Assigned task: When you repeat the entries, reproduce each line exactly and omit every picture.

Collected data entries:
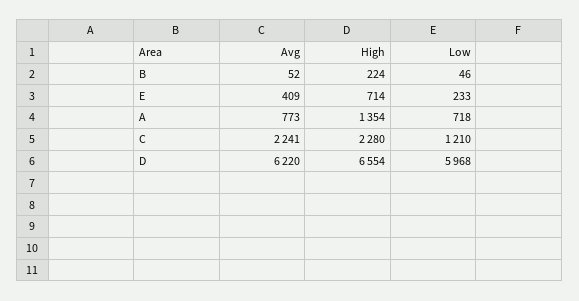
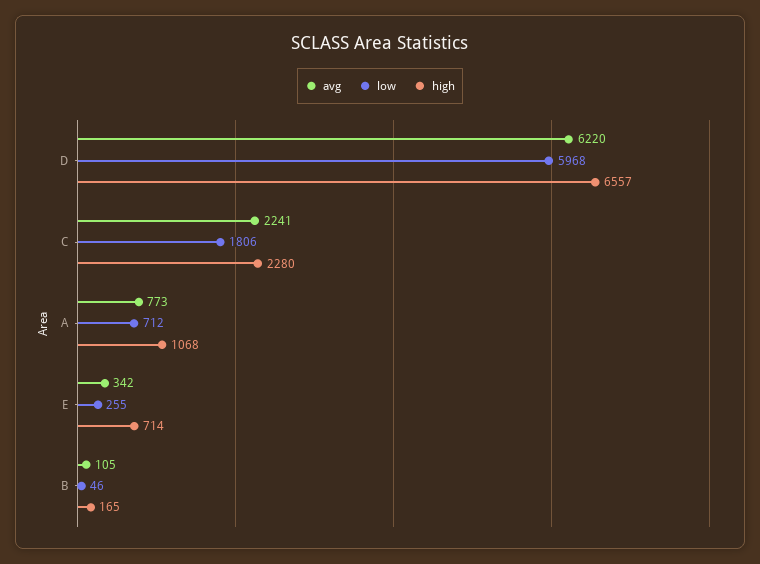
  {
    "Avg": {
-     "B": 52,
+     "B": 105,
-     "E": 409,
+     "E": 342,
      "A": 773,
      "C": 2241,
      "D": 6220
    },
    "High": {
-     "B": 224,
+     "B": 165,
      "E": 714,
-     "A": 1354,
+     "A": 1068,
      "C": 2280,
-     "D": 6554
+     "D": 6557
    },
    "Low": {
      "B": 46,
-     "E": 233,
+     "E": 255,
-     "A": 718,
+     "A": 712,
-     "C": 1210,
+     "C": 1806,
      "D": 5968
    }
  }

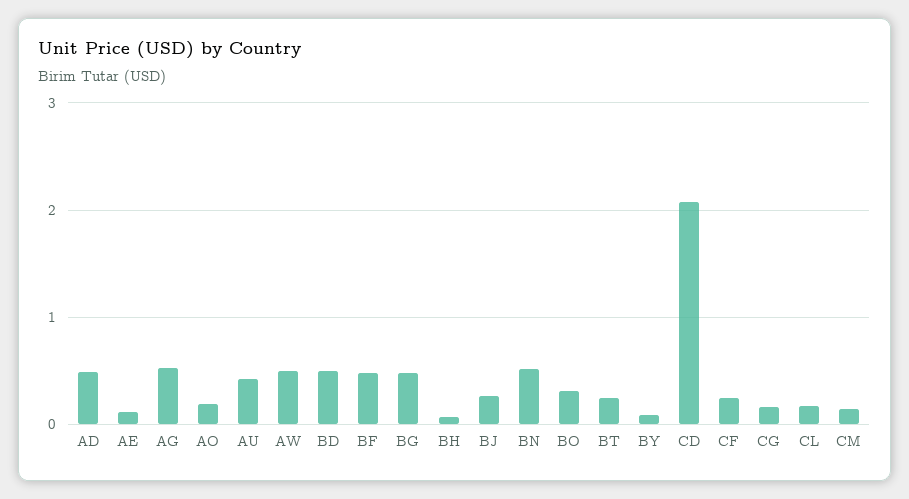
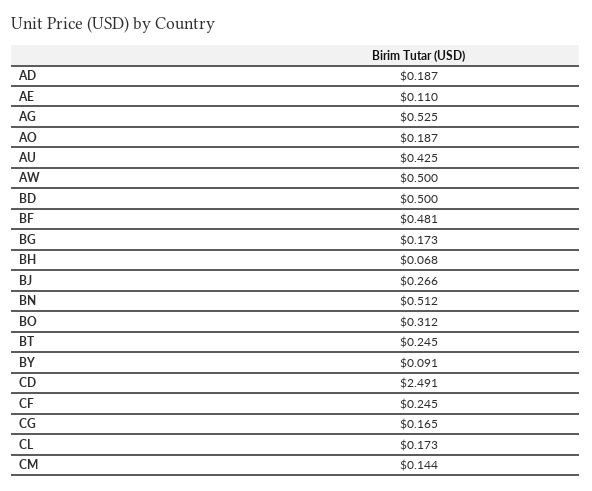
  {
-   "AD": 0.5,
+   "AD": 0.187,
    "AE": 0.11,
    "AG": 0.525,
    "AO": 0.187,
    "AU": 0.425,
    "AW": 0.5,
    "BD": 0.5,
    "BF": 0.481,
-   "BG": 0.5,
+   "BG": 0.173,
    "BH": 0.068,
    "BJ": 0.266,
    "BN": 0.512,
    "BO": 0.312,
    "BT": 0.245,
    "BY": 0.091,
-   "CD": 2.1,
+   "CD": 2.491,
    "CF": 0.245,
    "CG": 0.165,
    "CL": 0.173,
    "CM": 0.144
  }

Response:
  {
    "Avg": {
-     "B": 52,
+     "B": 105,
-     "E": 409,
+     "E": 342,
      "A": 773,
      "C": 2241,
      "D": 6220
    },
    "High": {
-     "B": 224,
+     "B": 165,
      "E": 714,
-     "A": 1354,
+     "A": 1068,
      "C": 2280,
-     "D": 6554
+     "D": 6557
    },
    "Low": {
      "B": 46,
-     "E": 233,
+     "E": 255,
-     "A": 718,
+     "A": 712,
-     "C": 1210,
+     "C": 1806,
      "D": 5968
    }
  }

  {
-   "AD": 0.5,
+   "AD": 0.187,
    "AE": 0.11,
    "AG": 0.525,
    "AO": 0.187,
    "AU": 0.425,
    "AW": 0.5,
    "BD": 0.5,
    "BF": 0.481,
-   "BG": 0.5,
+   "BG": 0.173,
    "BH": 0.068,
    "BJ": 0.266,
    "BN": 0.512,
    "BO": 0.312,
    "BT": 0.245,
    "BY": 0.091,
-   "CD": 2.1,
+   "CD": 2.491,
    "CF": 0.245,
    "CG": 0.165,
    "CL": 0.173,
    "CM": 0.144
  }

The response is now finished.